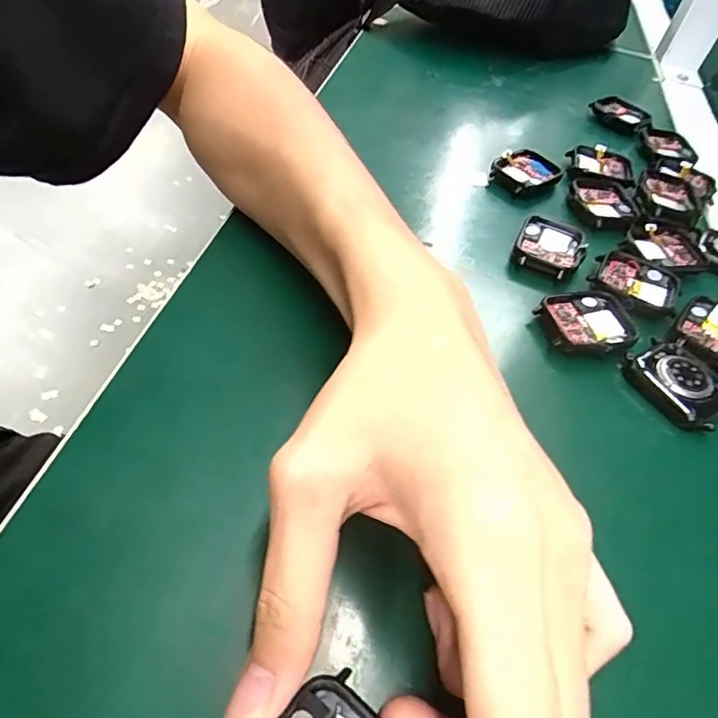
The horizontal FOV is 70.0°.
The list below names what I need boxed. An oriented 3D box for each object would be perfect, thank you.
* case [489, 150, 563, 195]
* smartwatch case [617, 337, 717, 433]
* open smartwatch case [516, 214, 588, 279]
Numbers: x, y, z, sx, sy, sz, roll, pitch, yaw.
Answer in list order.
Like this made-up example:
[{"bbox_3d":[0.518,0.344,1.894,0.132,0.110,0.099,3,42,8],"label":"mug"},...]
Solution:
[{"bbox_3d":[0.114,-0.127,0.349,0.045,0.012,0.035,-32,63,-30],"label":"case"},{"bbox_3d":[0.154,0.010,0.244,0.036,0.007,0.047,-27,61,-28],"label":"smartwatch case"},{"bbox_3d":[0.112,-0.065,0.300,0.037,0.010,0.045,26,52,11],"label":"open smartwatch case"}]

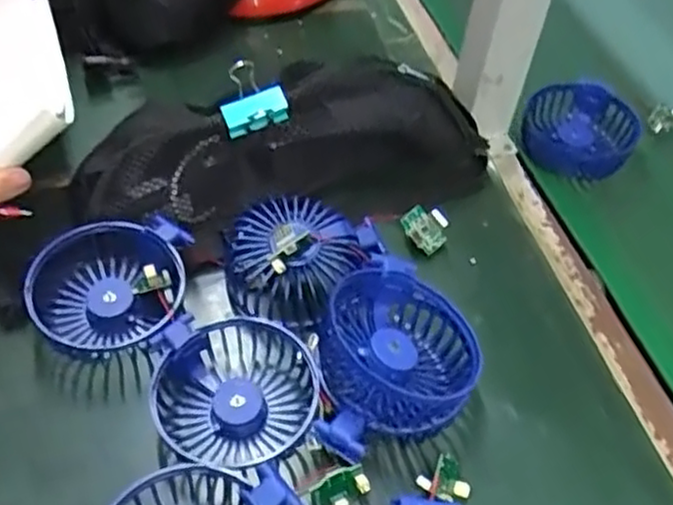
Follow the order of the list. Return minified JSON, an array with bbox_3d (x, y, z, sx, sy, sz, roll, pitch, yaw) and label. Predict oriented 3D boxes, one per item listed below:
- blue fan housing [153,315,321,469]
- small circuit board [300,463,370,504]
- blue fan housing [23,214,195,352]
[{"bbox_3d":[-0.057,0.080,0.398,0.090,0.031,0.087,-3,51,-6],"label":"blue fan housing"},{"bbox_3d":[0.001,0.122,0.365,0.032,0.023,0.006,-31,26,-10],"label":"small circuit board"},{"bbox_3d":[-0.138,0.024,0.436,0.093,0.042,0.084,-6,51,-9],"label":"blue fan housing"}]

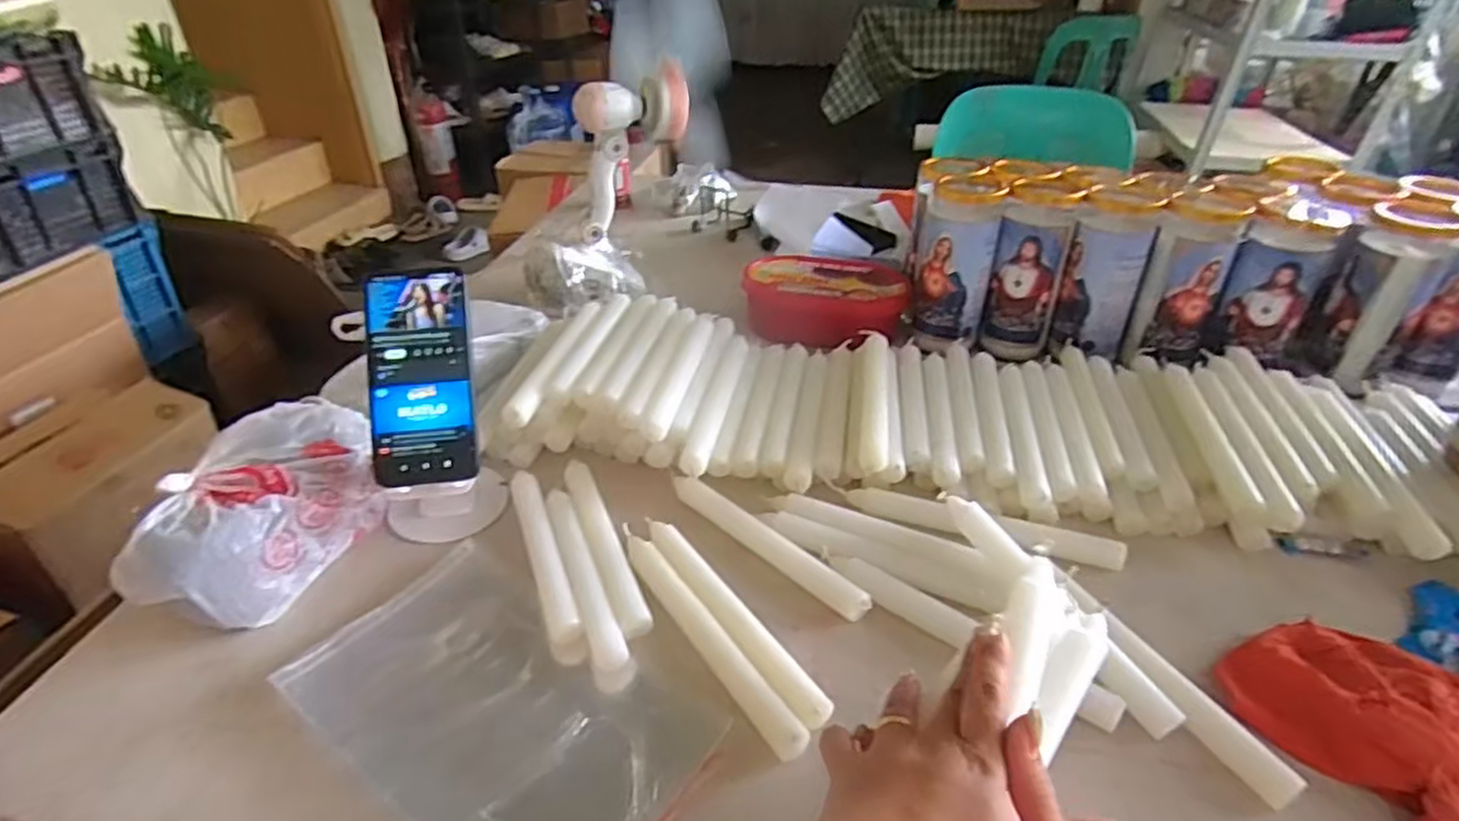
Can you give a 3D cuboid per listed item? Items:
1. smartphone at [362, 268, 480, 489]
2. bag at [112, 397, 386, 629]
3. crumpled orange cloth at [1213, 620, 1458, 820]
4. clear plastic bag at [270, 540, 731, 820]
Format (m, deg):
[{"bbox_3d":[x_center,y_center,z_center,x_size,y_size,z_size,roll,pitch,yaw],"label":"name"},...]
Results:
[{"bbox_3d":[-0.229,-0.026,0.551,0.073,0.159,0.008,-6,-7,-9],"label":"smartphone"},{"bbox_3d":[-0.337,0.069,0.543,0.101,0.075,0.166,9,35,12],"label":"bag"},{"bbox_3d":[0.393,0.194,0.415,0.126,0.038,0.193,-14,37,-20],"label":"crumpled orange cloth"},{"bbox_3d":[-0.137,0.180,0.459,0.251,0.012,0.158,22,41,31],"label":"clear plastic bag"}]

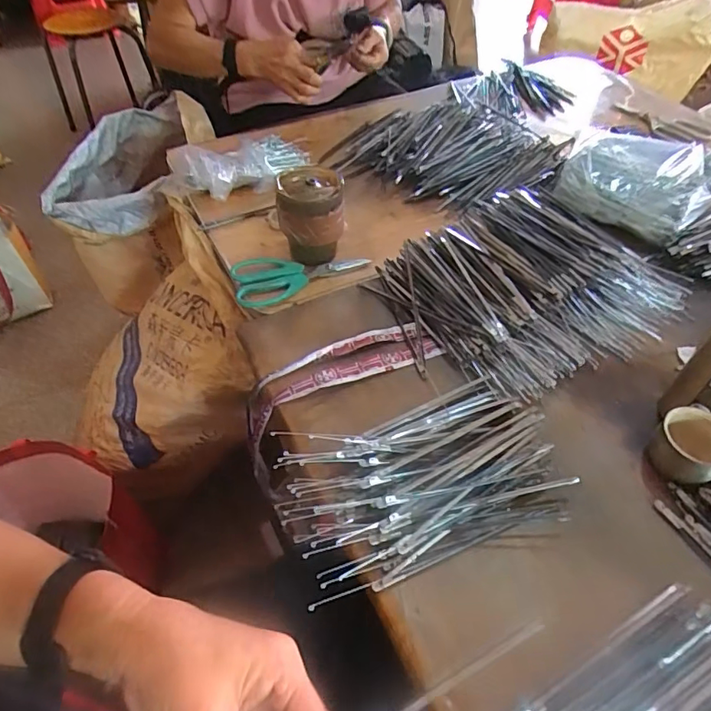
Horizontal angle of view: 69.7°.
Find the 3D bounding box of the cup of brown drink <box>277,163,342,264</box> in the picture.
[{"bbox_3d":[-0.055,-0.178,0.665,0.079,0.111,0.080,0,50,0],"label":"cup of brown drink"}]

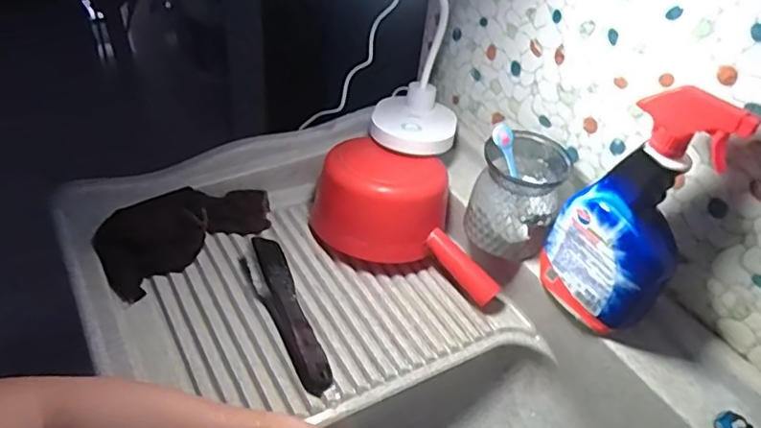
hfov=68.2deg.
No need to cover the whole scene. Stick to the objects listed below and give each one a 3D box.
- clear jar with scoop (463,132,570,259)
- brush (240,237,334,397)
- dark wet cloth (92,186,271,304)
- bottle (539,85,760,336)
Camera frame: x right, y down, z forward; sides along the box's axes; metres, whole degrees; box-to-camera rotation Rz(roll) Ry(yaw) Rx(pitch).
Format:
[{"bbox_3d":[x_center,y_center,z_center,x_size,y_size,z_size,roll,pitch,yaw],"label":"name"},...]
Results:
[{"bbox_3d":[0.165,-0.023,0.688,0.100,0.112,0.104,17,43,11],"label":"clear jar with scoop"},{"bbox_3d":[-0.109,0.107,0.639,0.049,0.033,0.210,-13,46,-22],"label":"brush"},{"bbox_3d":[-0.243,0.014,0.708,0.223,0.017,0.105,-34,79,-37],"label":"dark wet cloth"},{"bbox_3d":[0.246,-0.002,0.558,0.054,0.262,0.114,-16,47,-24],"label":"bottle"}]

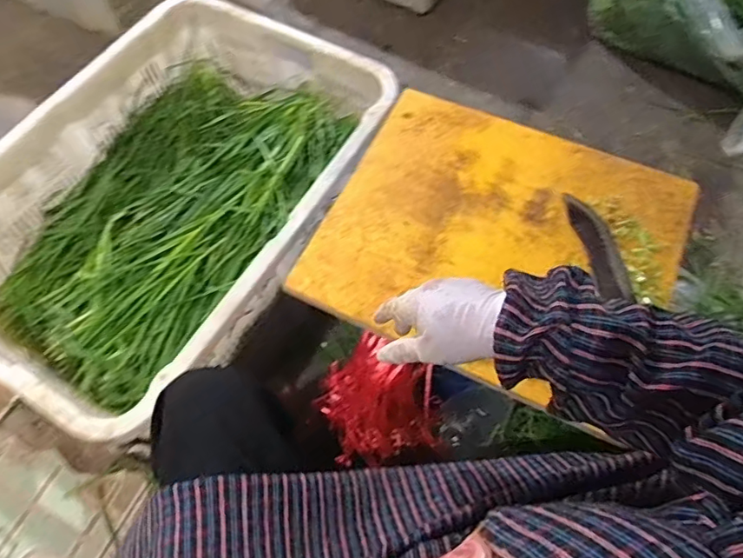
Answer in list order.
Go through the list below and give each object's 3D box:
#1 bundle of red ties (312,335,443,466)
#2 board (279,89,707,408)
[{"bbox_3d":[0.009,0.163,0.667,0.132,0.154,0.121,-21,64,-9],"label":"bundle of red ties"},{"bbox_3d":[0.160,-0.057,0.657,0.407,0.017,0.370,22,65,13],"label":"board"}]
******
TASK TO CARRY OUT
Go back to the entries above and restate word for word every line from the first through the one that contains "- brush (240,237,334,397)", leaving the pictures behind.

RESPONSE FOR THIS EXERCISE
The horizontal FOV is 70.0°.
The list below names what I need boxed. An oriented 3D box for each object would be perfect, thank you.
* case [489, 150, 563, 195]
* smartwatch case [617, 337, 717, 433]
* open smartwatch case [516, 214, 588, 279]
Numbers: x, y, z, sx, sy, sz, roll, pitch, yaw.
Answer in list order.
Like this made-up example:
[{"bbox_3d":[0.518,0.344,1.894,0.132,0.110,0.099,3,42,8],"label":"mug"},...]
Solution:
[{"bbox_3d":[0.114,-0.127,0.349,0.045,0.012,0.035,-32,63,-30],"label":"case"},{"bbox_3d":[0.154,0.010,0.244,0.036,0.007,0.047,-27,61,-28],"label":"smartwatch case"},{"bbox_3d":[0.112,-0.065,0.300,0.037,0.010,0.045,26,52,11],"label":"open smartwatch case"}]

Follow the order of the list. Return minified JSON, an array with bbox_3d (x, y, z, sx, sy, sz, roll, pitch, yaw) and label. Predict oriented 3D boxes, one per item listed below:
- blue fan housing [153,315,321,469]
- small circuit board [300,463,370,504]
- blue fan housing [23,214,195,352]
[{"bbox_3d":[-0.057,0.080,0.398,0.090,0.031,0.087,-3,51,-6],"label":"blue fan housing"},{"bbox_3d":[0.001,0.122,0.365,0.032,0.023,0.006,-31,26,-10],"label":"small circuit board"},{"bbox_3d":[-0.138,0.024,0.436,0.093,0.042,0.084,-6,51,-9],"label":"blue fan housing"}]

Can you give a 3D cuboid per listed item? Items:
1. smartphone at [362, 268, 480, 489]
2. bag at [112, 397, 386, 629]
3. crumpled orange cloth at [1213, 620, 1458, 820]
4. clear plastic bag at [270, 540, 731, 820]
Format (m, deg):
[{"bbox_3d":[x_center,y_center,z_center,x_size,y_size,z_size,roll,pitch,yaw],"label":"name"},...]
Results:
[{"bbox_3d":[-0.229,-0.026,0.551,0.073,0.159,0.008,-6,-7,-9],"label":"smartphone"},{"bbox_3d":[-0.337,0.069,0.543,0.101,0.075,0.166,9,35,12],"label":"bag"},{"bbox_3d":[0.393,0.194,0.415,0.126,0.038,0.193,-14,37,-20],"label":"crumpled orange cloth"},{"bbox_3d":[-0.137,0.180,0.459,0.251,0.012,0.158,22,41,31],"label":"clear plastic bag"}]

Horizontal angle of view: 69.7°.
Find the 3D bounding box of the cup of brown drink <box>277,163,342,264</box> in the picture.
[{"bbox_3d":[-0.055,-0.178,0.665,0.079,0.111,0.080,0,50,0],"label":"cup of brown drink"}]

hfov=68.2deg.
No need to cover the whole scene. Stick to the objects listed below and give each one a 3D box.
- clear jar with scoop (463,132,570,259)
- brush (240,237,334,397)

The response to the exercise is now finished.